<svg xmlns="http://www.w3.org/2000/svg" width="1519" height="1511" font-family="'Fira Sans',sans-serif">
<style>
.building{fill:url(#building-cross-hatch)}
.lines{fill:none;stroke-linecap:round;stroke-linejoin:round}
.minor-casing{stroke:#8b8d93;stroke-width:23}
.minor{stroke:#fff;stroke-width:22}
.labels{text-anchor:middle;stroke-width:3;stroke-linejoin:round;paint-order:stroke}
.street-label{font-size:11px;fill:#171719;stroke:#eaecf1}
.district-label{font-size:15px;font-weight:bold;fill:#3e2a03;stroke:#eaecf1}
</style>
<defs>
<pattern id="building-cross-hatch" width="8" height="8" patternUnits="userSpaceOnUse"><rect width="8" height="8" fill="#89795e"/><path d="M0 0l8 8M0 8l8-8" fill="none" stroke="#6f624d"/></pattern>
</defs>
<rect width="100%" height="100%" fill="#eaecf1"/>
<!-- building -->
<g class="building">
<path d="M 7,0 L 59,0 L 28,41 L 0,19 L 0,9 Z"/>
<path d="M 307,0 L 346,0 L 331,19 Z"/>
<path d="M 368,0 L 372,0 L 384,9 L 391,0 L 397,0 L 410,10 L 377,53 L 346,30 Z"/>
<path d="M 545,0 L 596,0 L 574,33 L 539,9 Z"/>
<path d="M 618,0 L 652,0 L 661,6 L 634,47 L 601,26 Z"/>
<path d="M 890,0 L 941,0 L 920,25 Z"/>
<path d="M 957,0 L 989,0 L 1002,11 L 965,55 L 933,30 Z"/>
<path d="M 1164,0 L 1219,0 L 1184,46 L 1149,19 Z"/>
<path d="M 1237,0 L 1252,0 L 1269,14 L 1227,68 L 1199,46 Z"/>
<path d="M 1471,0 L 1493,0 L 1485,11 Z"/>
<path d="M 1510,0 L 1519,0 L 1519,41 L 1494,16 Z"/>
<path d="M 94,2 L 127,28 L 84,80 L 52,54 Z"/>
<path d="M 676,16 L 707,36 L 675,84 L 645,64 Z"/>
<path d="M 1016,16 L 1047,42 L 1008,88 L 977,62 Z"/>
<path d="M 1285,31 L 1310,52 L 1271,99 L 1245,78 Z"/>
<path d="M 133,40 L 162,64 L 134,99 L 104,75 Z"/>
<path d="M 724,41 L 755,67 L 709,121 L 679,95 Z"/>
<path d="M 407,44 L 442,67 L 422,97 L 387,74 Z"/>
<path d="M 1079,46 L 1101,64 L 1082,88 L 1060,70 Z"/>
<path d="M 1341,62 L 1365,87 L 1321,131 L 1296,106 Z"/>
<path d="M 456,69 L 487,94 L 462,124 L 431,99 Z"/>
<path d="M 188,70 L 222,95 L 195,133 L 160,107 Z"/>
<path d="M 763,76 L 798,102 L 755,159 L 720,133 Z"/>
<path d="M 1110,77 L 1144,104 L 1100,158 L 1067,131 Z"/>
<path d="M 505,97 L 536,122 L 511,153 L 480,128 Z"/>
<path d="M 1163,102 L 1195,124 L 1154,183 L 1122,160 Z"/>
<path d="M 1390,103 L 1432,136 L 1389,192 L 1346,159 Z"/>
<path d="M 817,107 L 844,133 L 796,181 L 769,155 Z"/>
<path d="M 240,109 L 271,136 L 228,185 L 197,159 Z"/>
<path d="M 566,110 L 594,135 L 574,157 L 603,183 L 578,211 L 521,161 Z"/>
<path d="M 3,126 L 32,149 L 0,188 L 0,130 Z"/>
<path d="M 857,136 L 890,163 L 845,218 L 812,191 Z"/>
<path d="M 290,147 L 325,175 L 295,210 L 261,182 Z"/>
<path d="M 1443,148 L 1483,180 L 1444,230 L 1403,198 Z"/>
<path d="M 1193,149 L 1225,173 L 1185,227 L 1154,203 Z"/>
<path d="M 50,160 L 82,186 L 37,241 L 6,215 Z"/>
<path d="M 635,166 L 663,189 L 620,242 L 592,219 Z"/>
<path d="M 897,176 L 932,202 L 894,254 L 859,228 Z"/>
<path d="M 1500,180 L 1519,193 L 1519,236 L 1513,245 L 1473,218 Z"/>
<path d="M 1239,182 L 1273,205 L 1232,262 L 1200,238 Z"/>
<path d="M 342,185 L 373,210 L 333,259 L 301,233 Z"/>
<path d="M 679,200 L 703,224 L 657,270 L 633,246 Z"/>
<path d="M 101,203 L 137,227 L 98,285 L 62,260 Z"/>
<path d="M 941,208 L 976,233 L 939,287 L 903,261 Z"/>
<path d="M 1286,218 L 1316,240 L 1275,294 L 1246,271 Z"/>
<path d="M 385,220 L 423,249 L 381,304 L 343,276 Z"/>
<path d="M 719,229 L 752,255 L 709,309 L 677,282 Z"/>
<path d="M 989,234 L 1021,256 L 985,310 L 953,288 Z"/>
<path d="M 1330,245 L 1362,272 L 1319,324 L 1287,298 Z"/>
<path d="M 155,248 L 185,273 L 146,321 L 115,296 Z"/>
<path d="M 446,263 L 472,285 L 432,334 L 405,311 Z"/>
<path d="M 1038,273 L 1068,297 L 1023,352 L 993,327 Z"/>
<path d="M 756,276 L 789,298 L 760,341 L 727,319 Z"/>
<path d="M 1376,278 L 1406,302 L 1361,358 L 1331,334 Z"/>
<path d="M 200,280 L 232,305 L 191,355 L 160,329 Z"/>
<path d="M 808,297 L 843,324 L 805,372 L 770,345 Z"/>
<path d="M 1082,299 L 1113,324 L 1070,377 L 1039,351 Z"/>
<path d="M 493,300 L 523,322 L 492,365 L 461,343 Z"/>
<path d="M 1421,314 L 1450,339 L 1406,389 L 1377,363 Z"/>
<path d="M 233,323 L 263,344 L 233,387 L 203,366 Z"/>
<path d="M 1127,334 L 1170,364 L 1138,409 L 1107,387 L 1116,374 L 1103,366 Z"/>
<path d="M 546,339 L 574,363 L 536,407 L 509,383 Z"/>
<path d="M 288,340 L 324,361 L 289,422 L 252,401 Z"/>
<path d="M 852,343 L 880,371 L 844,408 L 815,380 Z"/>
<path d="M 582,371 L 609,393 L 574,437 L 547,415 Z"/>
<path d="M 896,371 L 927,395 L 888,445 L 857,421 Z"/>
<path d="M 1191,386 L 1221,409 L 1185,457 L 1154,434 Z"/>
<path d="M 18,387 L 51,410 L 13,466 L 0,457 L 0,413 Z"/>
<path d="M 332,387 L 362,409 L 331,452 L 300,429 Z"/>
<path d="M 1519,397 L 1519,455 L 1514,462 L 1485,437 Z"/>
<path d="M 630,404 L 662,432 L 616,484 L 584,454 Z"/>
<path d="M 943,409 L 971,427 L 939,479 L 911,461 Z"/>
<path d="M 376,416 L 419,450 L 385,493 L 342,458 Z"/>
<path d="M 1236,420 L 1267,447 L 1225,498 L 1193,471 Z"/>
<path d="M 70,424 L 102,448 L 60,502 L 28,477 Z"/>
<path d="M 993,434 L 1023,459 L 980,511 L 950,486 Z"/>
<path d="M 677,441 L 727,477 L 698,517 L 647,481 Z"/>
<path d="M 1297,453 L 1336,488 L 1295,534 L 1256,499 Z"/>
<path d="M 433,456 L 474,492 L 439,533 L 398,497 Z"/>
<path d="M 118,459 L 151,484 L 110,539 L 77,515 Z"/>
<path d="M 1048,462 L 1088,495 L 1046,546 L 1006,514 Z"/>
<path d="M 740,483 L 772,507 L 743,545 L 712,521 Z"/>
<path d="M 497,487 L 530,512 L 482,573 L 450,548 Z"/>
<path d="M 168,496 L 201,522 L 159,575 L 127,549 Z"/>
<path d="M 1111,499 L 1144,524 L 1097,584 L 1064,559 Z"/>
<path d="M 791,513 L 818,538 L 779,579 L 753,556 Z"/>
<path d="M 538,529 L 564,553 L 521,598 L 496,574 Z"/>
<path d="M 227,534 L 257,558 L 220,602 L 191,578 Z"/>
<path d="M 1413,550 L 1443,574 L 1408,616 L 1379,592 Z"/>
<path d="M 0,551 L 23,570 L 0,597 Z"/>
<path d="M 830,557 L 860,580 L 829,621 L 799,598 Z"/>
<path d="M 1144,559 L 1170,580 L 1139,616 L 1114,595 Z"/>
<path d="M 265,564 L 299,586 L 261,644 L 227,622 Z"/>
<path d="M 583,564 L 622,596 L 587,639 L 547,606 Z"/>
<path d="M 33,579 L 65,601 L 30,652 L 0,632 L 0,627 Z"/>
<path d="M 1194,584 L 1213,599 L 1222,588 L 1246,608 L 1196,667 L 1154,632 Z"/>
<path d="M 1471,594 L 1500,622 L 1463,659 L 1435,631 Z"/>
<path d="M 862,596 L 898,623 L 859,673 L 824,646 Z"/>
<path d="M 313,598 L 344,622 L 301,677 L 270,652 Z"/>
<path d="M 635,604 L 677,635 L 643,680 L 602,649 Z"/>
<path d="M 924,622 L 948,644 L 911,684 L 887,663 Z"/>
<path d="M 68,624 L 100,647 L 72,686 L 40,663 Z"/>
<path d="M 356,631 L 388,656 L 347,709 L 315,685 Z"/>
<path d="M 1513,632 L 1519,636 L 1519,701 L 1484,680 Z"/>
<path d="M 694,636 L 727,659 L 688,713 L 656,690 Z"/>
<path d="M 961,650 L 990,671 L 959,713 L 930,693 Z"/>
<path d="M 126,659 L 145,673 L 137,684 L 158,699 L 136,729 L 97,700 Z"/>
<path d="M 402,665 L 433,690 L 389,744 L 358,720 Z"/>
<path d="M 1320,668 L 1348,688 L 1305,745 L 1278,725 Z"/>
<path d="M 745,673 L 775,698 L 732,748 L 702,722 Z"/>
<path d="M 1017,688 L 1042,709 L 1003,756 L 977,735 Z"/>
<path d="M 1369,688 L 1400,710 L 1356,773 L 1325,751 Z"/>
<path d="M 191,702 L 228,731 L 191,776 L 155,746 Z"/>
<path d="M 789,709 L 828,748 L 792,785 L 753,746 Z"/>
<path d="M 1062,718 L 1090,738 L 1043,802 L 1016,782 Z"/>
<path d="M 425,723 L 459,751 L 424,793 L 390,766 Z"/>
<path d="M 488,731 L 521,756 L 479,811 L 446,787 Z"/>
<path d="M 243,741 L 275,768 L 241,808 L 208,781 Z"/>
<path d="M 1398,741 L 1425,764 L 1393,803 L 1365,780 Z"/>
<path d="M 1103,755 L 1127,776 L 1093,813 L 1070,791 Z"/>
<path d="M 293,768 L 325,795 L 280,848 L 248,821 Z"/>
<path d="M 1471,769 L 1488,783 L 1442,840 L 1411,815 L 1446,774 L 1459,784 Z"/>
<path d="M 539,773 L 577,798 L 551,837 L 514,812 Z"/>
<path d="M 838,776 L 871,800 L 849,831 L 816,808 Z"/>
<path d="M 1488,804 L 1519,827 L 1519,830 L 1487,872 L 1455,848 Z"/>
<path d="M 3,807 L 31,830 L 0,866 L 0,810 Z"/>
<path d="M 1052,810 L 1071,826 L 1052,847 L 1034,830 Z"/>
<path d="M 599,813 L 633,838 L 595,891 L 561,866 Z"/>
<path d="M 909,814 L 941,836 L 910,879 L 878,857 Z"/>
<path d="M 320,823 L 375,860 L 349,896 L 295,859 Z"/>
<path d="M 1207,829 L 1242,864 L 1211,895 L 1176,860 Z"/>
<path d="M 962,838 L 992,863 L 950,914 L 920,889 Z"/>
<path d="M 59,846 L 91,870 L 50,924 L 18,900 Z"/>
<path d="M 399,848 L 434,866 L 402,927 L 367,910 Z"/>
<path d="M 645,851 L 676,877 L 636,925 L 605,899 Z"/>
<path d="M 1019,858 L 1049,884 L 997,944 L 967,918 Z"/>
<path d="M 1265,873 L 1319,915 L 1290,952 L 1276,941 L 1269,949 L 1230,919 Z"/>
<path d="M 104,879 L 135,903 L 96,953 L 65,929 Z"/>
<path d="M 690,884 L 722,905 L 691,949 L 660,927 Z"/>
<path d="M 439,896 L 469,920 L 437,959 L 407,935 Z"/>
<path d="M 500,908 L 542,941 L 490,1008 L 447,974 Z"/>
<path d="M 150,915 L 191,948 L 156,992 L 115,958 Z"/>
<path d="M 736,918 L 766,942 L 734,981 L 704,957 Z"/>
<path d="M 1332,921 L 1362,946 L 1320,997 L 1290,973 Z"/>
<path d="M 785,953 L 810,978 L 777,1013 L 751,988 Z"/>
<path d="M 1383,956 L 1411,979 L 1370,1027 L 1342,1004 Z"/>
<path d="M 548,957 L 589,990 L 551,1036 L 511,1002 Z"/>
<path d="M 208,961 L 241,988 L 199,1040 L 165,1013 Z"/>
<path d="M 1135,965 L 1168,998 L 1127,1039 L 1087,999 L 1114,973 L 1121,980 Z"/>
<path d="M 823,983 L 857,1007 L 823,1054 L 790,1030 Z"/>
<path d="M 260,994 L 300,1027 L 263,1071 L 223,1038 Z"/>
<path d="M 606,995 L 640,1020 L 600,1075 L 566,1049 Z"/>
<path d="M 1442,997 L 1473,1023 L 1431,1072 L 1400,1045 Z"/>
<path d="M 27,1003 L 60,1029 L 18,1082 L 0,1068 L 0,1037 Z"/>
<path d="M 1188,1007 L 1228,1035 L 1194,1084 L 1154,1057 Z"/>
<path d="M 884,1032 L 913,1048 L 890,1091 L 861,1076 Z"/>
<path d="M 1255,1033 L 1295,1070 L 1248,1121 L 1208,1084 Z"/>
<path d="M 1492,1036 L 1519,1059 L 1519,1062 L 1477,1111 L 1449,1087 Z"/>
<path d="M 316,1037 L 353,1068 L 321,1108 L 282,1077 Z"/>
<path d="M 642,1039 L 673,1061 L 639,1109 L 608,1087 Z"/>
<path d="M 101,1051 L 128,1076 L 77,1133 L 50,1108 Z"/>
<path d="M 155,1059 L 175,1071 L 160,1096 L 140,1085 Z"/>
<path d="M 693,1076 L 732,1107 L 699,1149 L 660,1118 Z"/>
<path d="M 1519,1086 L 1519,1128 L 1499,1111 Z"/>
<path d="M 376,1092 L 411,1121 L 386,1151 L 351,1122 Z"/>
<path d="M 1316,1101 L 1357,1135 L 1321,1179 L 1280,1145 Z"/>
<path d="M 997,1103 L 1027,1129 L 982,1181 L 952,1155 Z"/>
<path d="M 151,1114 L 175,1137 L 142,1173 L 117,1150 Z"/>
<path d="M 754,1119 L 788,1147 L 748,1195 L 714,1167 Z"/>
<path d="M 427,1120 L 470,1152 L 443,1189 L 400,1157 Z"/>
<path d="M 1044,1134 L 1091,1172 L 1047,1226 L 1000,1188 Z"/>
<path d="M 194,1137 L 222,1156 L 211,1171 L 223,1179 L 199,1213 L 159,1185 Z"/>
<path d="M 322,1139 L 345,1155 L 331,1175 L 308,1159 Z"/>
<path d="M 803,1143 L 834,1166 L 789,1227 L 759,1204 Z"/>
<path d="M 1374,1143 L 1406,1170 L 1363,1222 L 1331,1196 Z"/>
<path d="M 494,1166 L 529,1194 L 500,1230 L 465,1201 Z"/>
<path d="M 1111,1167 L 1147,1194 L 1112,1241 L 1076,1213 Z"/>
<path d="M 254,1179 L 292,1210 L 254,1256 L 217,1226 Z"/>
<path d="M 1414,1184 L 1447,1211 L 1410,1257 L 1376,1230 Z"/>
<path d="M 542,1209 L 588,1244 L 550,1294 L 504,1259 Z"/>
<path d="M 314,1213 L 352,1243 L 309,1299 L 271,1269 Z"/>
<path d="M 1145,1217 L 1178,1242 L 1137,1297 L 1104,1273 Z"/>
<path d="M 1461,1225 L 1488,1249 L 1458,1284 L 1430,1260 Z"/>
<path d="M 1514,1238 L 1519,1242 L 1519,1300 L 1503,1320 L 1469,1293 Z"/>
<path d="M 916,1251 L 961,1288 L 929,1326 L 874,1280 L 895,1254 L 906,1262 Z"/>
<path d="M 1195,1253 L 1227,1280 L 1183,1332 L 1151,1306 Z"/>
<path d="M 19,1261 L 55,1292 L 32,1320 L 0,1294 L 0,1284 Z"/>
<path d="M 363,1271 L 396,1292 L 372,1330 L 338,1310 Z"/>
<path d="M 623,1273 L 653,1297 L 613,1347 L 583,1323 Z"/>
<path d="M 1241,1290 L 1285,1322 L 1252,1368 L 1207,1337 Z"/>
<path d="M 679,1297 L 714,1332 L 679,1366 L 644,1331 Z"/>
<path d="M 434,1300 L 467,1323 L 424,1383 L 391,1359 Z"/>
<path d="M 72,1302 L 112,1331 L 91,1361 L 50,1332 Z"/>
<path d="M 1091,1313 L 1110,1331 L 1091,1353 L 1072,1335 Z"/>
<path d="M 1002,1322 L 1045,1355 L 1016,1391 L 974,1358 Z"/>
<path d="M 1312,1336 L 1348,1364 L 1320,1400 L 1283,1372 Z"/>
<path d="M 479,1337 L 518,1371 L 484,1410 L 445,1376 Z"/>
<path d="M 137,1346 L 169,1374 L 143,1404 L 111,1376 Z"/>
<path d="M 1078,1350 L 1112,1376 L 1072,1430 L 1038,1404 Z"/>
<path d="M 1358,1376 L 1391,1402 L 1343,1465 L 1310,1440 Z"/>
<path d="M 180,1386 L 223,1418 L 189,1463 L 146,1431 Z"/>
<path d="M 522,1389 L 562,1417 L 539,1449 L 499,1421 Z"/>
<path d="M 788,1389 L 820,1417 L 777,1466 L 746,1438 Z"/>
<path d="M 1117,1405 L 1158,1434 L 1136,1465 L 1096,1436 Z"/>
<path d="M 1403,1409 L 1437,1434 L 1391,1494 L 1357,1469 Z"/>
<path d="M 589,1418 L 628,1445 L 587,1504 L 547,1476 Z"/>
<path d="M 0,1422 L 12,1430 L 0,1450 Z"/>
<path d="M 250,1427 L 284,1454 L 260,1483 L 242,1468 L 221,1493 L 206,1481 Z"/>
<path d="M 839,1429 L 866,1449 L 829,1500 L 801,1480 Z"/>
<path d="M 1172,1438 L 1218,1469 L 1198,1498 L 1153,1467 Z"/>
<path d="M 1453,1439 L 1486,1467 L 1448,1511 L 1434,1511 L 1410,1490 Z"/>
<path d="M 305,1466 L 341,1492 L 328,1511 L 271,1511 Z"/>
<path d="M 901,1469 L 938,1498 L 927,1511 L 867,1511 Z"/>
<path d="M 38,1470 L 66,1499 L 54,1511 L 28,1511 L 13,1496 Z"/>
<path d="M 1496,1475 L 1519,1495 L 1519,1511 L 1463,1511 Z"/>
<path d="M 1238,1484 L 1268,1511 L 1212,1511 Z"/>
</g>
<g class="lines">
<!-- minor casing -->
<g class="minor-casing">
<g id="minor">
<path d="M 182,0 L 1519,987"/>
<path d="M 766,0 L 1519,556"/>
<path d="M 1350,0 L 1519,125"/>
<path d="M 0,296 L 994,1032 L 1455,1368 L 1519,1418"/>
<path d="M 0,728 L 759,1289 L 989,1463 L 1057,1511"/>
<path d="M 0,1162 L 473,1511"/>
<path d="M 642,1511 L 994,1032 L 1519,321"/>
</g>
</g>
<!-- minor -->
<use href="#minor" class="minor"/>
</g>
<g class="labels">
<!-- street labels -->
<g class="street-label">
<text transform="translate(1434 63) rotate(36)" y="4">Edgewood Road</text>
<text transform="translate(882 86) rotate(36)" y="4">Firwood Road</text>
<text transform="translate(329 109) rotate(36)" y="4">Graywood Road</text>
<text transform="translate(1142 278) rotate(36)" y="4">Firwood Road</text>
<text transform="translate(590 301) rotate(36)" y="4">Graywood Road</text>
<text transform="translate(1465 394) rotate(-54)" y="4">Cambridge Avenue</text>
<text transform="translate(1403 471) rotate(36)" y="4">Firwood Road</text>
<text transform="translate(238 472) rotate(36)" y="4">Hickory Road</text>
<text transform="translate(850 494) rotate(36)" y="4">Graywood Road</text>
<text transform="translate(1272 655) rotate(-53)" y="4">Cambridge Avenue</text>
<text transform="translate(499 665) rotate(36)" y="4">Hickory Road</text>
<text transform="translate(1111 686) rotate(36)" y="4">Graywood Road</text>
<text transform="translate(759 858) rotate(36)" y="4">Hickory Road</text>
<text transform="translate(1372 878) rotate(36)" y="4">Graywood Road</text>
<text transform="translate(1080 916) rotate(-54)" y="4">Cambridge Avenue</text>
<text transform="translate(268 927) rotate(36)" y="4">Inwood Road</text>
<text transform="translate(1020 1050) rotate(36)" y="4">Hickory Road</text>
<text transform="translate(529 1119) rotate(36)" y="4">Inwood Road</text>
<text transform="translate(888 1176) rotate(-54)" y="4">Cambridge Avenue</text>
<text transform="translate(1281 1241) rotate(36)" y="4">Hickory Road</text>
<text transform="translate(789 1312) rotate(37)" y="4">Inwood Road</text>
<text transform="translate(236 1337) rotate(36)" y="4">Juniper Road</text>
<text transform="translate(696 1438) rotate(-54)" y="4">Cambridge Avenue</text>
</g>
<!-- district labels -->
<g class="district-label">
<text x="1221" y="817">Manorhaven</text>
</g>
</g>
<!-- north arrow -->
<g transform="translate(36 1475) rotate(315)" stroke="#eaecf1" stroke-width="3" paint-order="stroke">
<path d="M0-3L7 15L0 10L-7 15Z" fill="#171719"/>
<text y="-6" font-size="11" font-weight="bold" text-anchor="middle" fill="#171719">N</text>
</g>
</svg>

######

» Work to be completed
Find the word "lines" in the data and copy out each line where it turns up.

» Solution to this exercise
.lines{fill:none;stroke-linecap:round;stroke-linejoin:round}
<g class="lines">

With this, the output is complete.